Ausgetragen wurde die Veranstaltung im Gebäude der Europäischen Wirtschafts- und Sprachenakademie (EWS) am Kabutzenhof. Dort konnten sich die Besucher unter anderem in verschiedenen Vorträgen ein Bild über die Geschichte der Raumfahrt und die Historie des Rostocker Flugzeugbaus machen.
Inhaltlich reichten die Vorträge von Rückblicken, wie „Aufbruch ins Raketenzeitalter“ (Holger Björkquist, Förderkreis Luft- und Raumfahrt Mecklenburg Vorpommern e.V.) bis zu aktuellen Entwicklungen, wie den „Hitech-Innovationen aus dem Bereich Raumfahrt“ (Jan Montau, Rostock-System-Technik GmbH). Den Abschluss bildete am Abend der Dokumentarfilm „Fliegerkosmonauten – Space Sailors“, der unter der Regie von Marian Kiss entstanden ist.

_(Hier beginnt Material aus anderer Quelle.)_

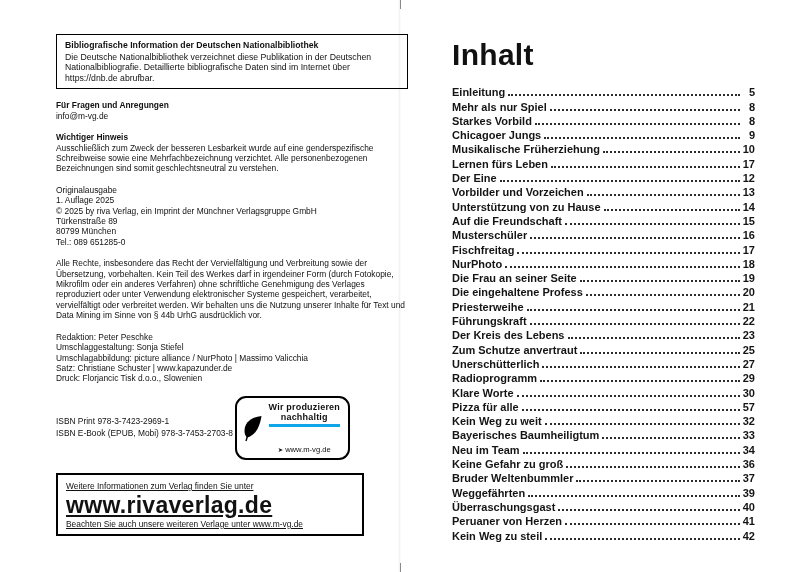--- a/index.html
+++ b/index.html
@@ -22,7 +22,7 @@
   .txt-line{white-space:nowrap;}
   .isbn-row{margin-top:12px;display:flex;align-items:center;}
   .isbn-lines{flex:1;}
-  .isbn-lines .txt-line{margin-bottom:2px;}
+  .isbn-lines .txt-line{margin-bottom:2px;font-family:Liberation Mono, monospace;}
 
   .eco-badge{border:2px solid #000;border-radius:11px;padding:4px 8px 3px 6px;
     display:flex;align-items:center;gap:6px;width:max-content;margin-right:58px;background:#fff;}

Auch prominente Gäste waren anwesend. So konnten Professor Dieter B. Herrmann, der ehemalige Moderator der Wissenschaftssendung „AHA“, sowie der NASA-Botschafter und Ehren-Astronaut Hans-Joachim Roloff für die Veranstaltung gewonnen werden. Außerdem anwesend: Heinz Boback, der wie Juri Gagarin ebenfalls die Ausbildung zum Kosmonauten durchlaufen hat.

Die Palette reichte von der Wostok 1 bis zur ISS Raumstation und dem Hubble Weltraum Teleskop. Gebaut wurden die Modelle von Bernd Lietzow vom Astronomischen Verein e.V. unter Mithilfe von Schülern der 8. und 9. Klasse. Ein Hobby, das Lietzow schon seit seiner Kindheit mit Leidenschaft betreibt.

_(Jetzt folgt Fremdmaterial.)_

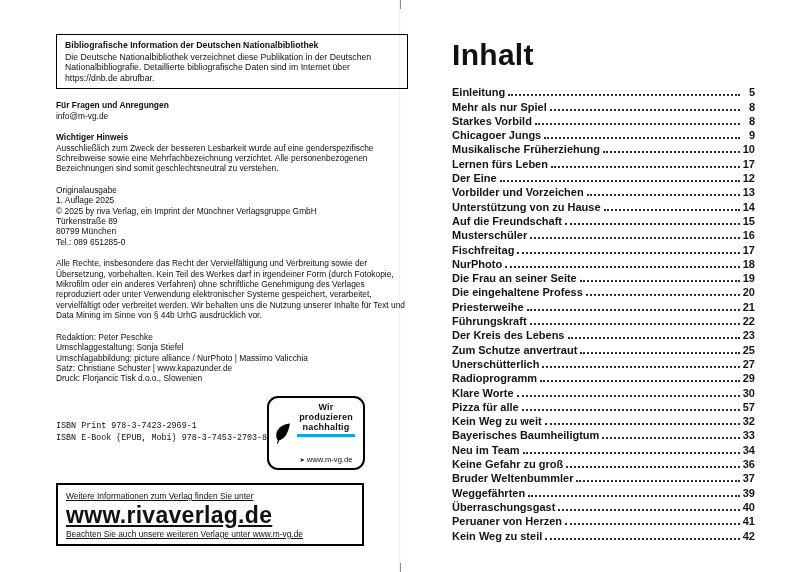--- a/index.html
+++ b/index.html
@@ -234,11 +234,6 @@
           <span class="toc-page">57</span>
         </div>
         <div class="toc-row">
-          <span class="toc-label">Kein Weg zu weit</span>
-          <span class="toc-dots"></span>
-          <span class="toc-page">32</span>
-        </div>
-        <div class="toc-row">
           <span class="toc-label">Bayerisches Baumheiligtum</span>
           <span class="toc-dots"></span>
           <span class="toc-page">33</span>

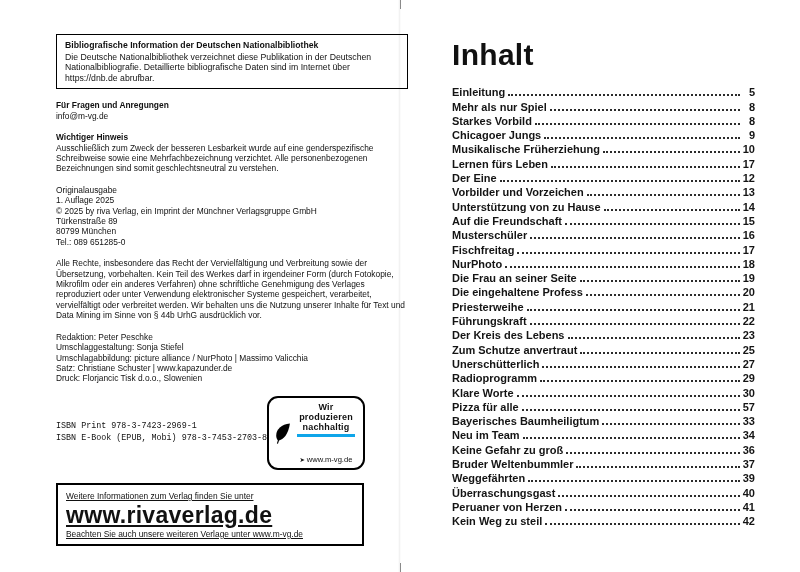--- a/index.html
+++ b/index.html
@@ -28,7 +28,7 @@
     display:flex;align-items:center;gap:6px;width:max-content;margin-right:58px;background:#fff;}
   .eco-text{text-align:center;}
   .eco-bold{font-size:9px;font-weight:bold;line-height:10px;letter-spacing:.2px;}
-  .eco-url{font-size:7.6px;font-weight:normal;margin-top:2px;border-top:3px solid #0ea5e9;padding-top:18px;}
+  .eco-url{font-size:7.6px;font-weight:bold;margin-top:2px;border-top:6px solid #0ea5e9;padding-top:2px;}
   .eco-url::before{content:"➤ ";font-size:6.5px;}
 
   .promo-box{margin-top:13px;border:2px solid #000000;width:288px;padding:6px 8px 5px;text-align:left;text-decoration:underline;}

Doch nicht nur den erwachsenen Besuchern wurde etwas geboten, auch die Kinder kamen voll auf ihre Kosten. So konnten sie sich beispielsweise als Kosmonaut fotografieren lassen und sich damit selbst ein bisschen wie Gagarin fühlen.

Selbst aktiv werden konnte man natürlich auch. So wurden unter Anleitung fleißig Raketen und sogar ein Airbus A350-800 aus Papier gebastelt.

Wer nach Vorträgen, Raketenstarts und Dokumentarfilm noch nicht müde war, der konnte am späteren Abend auf der „Space-Party“ im ST-Club noch weiterfeiern.
„Wie es weitergeht, steht im wahrsten Sinne des Wortes in den Sternen.“ So äußerte sich Bernd Lietzow in seinem Vortrag, mit Blick auf das eingestellte Constellation Programm zur Zukunft der Raumfahrt.
Die Zukunft von „Yuri’s Night“ steht dagegen nicht in den Sternen. Für das nächste Jahr soll sich bereits Sigmund Jähn, der erste Deutsche im Weltraum, angekündigt haben, wenn es dann heißt: 50 Jahre bemannte Raumfahrt.